For high-risk couples who are detected in the midst of pregnancy, they can choose to do prenatal testing to see if their child is affected. The invasive testing involves carefully removing some placental cells or amniotic fluid via a needle.

Some couples may decide to keep a pregnancy regardless of whether their baby is affected by a rare genetic condition, and may thus decline a prenatal test, Prof Jamuar said.

For couples whose babies are confirmed via prenatal testing to have a rare genetic condition, support is available, said Ms Christina Choi, senior principal genetic counsellor at KKH’s antenatal diagnostic centre.

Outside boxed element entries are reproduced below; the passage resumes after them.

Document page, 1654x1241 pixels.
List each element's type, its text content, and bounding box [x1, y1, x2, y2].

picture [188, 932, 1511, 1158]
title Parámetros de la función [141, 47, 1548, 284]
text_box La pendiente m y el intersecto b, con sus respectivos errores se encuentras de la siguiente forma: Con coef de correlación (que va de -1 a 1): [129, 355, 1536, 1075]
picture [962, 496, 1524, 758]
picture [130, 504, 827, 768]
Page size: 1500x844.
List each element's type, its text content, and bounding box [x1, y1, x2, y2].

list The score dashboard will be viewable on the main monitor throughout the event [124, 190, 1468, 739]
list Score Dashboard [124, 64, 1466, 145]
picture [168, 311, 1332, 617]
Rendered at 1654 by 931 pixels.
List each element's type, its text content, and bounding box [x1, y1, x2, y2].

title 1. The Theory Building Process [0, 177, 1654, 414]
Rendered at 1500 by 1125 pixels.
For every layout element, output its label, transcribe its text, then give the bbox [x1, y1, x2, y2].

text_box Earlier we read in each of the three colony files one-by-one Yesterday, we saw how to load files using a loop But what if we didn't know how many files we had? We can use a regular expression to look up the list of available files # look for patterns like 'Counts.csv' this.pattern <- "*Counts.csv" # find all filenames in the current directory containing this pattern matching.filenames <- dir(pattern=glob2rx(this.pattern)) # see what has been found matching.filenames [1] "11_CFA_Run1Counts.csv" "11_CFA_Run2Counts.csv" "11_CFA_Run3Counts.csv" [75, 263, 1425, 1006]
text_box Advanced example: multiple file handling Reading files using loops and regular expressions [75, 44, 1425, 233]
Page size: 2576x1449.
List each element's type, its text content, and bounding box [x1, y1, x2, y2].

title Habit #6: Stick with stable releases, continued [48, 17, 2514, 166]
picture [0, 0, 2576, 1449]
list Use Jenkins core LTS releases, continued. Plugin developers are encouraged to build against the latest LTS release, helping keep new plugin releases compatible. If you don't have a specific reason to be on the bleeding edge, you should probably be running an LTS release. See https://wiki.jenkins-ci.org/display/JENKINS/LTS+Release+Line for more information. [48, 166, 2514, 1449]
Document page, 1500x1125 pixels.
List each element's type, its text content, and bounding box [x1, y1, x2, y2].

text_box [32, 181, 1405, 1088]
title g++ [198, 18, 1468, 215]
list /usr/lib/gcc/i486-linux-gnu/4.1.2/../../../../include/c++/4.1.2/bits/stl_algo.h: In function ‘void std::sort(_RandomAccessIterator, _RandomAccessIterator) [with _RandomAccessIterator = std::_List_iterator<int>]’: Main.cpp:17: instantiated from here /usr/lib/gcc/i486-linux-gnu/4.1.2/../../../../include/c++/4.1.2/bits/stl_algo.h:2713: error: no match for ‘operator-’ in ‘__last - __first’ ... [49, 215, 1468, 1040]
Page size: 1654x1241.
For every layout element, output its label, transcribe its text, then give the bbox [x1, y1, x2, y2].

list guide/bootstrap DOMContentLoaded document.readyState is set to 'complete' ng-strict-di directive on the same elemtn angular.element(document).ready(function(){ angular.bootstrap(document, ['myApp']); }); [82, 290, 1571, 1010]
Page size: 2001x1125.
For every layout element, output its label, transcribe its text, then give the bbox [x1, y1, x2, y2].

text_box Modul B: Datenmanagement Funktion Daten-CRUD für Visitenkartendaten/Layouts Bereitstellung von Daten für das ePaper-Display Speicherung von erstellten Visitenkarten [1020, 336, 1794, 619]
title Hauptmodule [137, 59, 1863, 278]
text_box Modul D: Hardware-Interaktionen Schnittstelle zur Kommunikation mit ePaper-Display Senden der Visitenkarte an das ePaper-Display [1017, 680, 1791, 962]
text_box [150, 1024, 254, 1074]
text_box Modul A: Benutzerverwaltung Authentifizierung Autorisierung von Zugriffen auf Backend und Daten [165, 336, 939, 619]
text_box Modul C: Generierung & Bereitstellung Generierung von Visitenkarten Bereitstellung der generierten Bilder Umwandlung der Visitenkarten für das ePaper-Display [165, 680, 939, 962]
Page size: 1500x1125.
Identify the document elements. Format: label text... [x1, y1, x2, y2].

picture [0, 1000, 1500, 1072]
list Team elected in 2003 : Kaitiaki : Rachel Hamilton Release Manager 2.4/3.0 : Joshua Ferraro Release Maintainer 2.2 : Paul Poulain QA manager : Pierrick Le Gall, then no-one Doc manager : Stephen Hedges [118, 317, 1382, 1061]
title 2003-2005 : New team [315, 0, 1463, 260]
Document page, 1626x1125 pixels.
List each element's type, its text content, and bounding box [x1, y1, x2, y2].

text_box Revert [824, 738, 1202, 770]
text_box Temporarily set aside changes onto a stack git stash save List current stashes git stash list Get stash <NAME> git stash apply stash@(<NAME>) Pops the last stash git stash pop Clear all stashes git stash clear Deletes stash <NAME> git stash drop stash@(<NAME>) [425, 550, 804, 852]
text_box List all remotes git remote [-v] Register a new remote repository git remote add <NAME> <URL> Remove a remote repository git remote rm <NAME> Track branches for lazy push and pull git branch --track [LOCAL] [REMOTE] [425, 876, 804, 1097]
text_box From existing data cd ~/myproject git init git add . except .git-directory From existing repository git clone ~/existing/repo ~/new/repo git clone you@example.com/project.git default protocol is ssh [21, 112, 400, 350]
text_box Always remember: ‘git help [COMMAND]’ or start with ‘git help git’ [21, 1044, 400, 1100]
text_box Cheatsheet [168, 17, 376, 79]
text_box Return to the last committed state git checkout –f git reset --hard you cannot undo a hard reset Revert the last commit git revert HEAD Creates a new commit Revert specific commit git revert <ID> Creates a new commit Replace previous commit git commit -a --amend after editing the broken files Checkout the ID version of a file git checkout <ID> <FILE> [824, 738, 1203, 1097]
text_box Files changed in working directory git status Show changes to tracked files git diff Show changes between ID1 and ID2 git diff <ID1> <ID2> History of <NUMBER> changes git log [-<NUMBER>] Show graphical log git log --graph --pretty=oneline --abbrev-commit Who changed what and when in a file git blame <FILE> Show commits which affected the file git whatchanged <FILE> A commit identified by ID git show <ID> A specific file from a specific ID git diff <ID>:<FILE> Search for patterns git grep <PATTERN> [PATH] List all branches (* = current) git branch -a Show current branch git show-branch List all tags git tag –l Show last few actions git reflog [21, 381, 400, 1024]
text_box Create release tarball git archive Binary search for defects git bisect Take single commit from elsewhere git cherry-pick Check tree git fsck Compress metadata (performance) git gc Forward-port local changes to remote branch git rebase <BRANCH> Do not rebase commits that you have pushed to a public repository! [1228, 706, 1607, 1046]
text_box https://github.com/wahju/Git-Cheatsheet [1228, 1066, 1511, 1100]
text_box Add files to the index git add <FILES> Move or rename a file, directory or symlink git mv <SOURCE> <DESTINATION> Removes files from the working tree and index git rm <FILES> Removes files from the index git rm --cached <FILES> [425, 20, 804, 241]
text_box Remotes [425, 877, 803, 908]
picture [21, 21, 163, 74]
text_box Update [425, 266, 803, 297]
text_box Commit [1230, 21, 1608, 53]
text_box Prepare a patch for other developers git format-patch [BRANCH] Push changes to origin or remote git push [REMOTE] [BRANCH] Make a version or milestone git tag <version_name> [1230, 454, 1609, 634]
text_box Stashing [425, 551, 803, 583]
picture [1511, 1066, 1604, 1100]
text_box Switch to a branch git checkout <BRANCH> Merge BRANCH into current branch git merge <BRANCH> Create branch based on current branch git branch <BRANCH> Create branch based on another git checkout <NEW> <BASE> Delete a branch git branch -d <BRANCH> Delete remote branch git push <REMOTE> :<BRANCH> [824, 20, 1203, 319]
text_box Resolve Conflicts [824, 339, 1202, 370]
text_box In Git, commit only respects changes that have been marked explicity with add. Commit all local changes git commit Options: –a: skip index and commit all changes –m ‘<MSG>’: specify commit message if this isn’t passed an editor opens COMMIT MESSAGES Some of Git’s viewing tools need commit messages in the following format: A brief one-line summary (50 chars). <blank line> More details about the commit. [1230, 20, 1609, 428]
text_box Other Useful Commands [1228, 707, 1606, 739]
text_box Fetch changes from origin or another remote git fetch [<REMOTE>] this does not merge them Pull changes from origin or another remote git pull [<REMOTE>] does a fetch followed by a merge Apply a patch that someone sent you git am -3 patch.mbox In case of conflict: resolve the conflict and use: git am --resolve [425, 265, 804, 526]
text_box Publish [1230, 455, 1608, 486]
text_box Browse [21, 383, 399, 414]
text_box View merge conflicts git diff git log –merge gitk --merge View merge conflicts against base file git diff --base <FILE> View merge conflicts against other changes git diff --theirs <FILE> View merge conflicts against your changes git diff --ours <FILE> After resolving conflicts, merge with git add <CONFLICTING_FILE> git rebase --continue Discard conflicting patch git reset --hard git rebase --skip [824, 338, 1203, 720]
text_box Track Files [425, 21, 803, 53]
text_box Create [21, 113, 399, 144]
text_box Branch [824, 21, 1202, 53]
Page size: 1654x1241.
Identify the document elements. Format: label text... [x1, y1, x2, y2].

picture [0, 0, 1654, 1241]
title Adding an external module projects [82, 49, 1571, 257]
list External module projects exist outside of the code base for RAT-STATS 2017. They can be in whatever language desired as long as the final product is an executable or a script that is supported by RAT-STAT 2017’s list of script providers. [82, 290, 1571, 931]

“Some people choose to stop the pregnancy because they feel they’re not ready to take care of a child with special needs. There are also couples who will continue with the pregnancy regardless... After the baby is born, we optimise the situation by having doctors look at the baby and implement immediate treatment and care,” said Ms Choi.

She added: “I’ve seen couples terminating a much-wanted pregnancy. I’ve seen couples keep pregnancies that are severely affected by birth defects or genetic conditions. It’s hard to decide either way, and none of these decisions are made flippantly.

“At KKH, we have a big team of obstetricians, medical social workers and psychologists to help follow through with these couples, to make sure that they’re okay, not only physically, but mentally and emotionally as well.”

Mr Kee Kirk Chuen, head of health and well-being at Temasek Foundation, said: “This is not about making decisions for them, but about giving them more options – choices that empower them to plan for a future aligned with their values and hopes for the family and child.”

Based on the pilot, KKH will assess how to scale the programme by 2027.

Interested couples can e-mail carrierscreening@singhealth.com.sg, or get in touch via WhatsApp on 6394-3998.

KKH will be offering the test in a phased manner, starting with couples planning to start a family, and then expanding to include couples in the early stages of their pregnancy.